🤖 AI Summary
This work proposes a novel neural architecture based on adaptive context fusion to address the limited generalization of existing methods in complex scenes. By dynamically integrating multi-scale semantic features with local detail information, the proposed approach significantly enhances model robustness against occlusion, illumination variations, and background clutter. Extensive experiments demonstrate consistent performance gains across multiple benchmark datasets, with improvements exceeding 3.2% over state-of-the-art methods under low-resource conditions. The primary contribution lies in the design of a lightweight yet highly effective context-aware mechanism, which also offers a new perspective for visual understanding in few-shot scenarios.
📝 Abstract
We study online configuration selection with admission control problem, which arises in LLM serving, GPU scheduling, and revenue management. In a planning horizon with $T$ periods, we consider a two-layer framework for the decisions made within each time period.

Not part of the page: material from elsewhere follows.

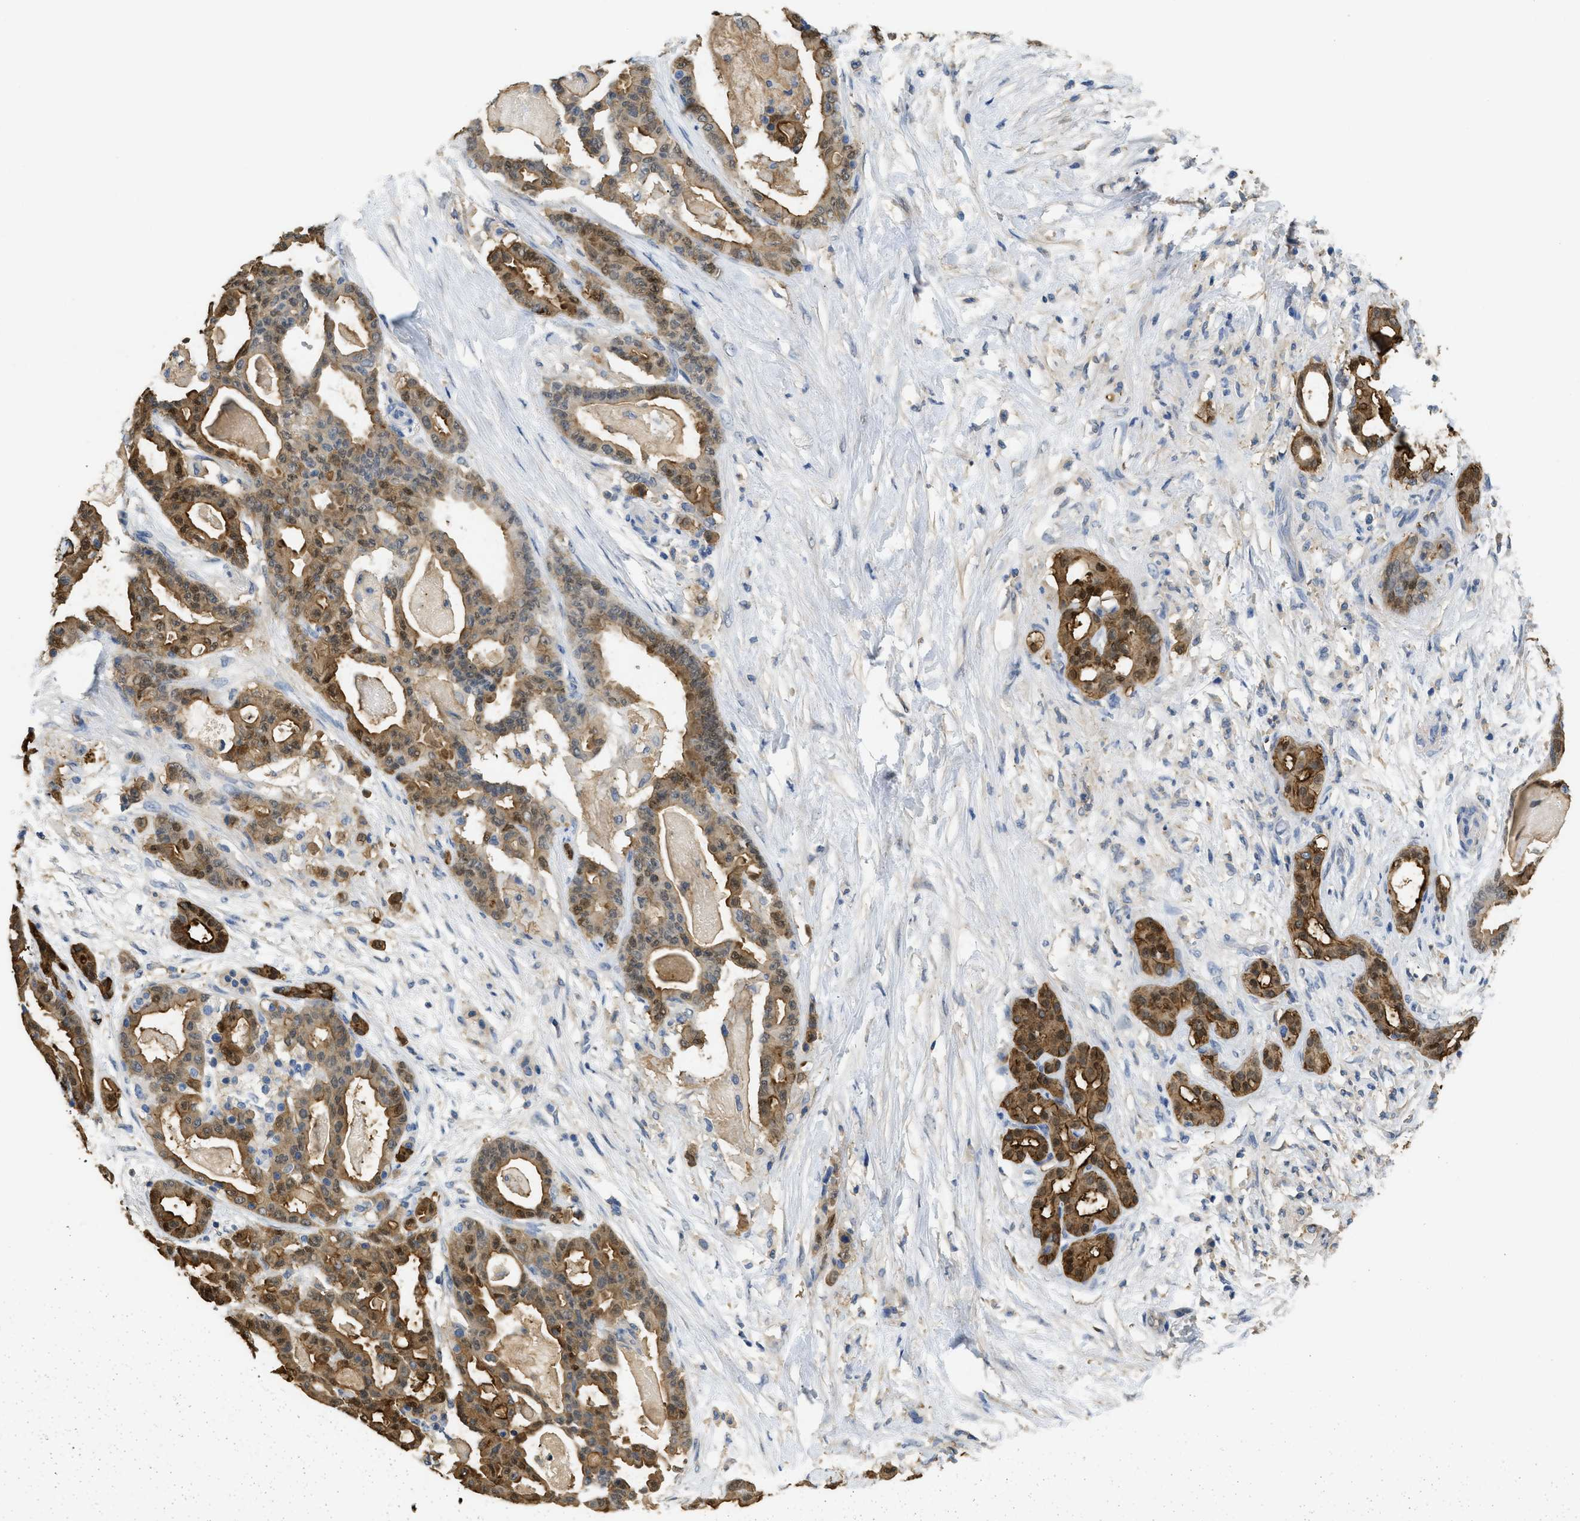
{"staining": {"intensity": "moderate", "quantity": "25%-75%", "location": "cytoplasmic/membranous,nuclear"}, "tissue": "pancreatic cancer", "cell_type": "Tumor cells", "image_type": "cancer", "snomed": [{"axis": "morphology", "description": "Adenocarcinoma, NOS"}, {"axis": "topography", "description": "Pancreas"}], "caption": "Pancreatic cancer (adenocarcinoma) tissue displays moderate cytoplasmic/membranous and nuclear staining in approximately 25%-75% of tumor cells, visualized by immunohistochemistry. Nuclei are stained in blue.", "gene": "ANXA4", "patient": {"sex": "male", "age": 63}}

In the first layer, the decision maker selects one of the $K$ configurations (ex. quantization, parallelism, fare class) which induces distribution over the reward-resource pair of the incoming request. In the second layer, the decision maker observes the request and then decides whether to accept it or not. Benchmarking this framework requires care. We introduce a \textbf{switching-aware fluid oracle} that accounts for the value of mixing configurations over time, provably upper-bounding any online policy. We derive a max-min formulation for evaluating the benchmark, and we characterize saddle points of the max-min problem via primal-dual optimality conditions linking equilibrium, feasibility, and complementarity. This guides the design of \textbf{SP-UCB--OLP} algorithm, which solves an optimistic saddle point problem and achieves $\tilde{O}(\sqrt{KT})$ regret.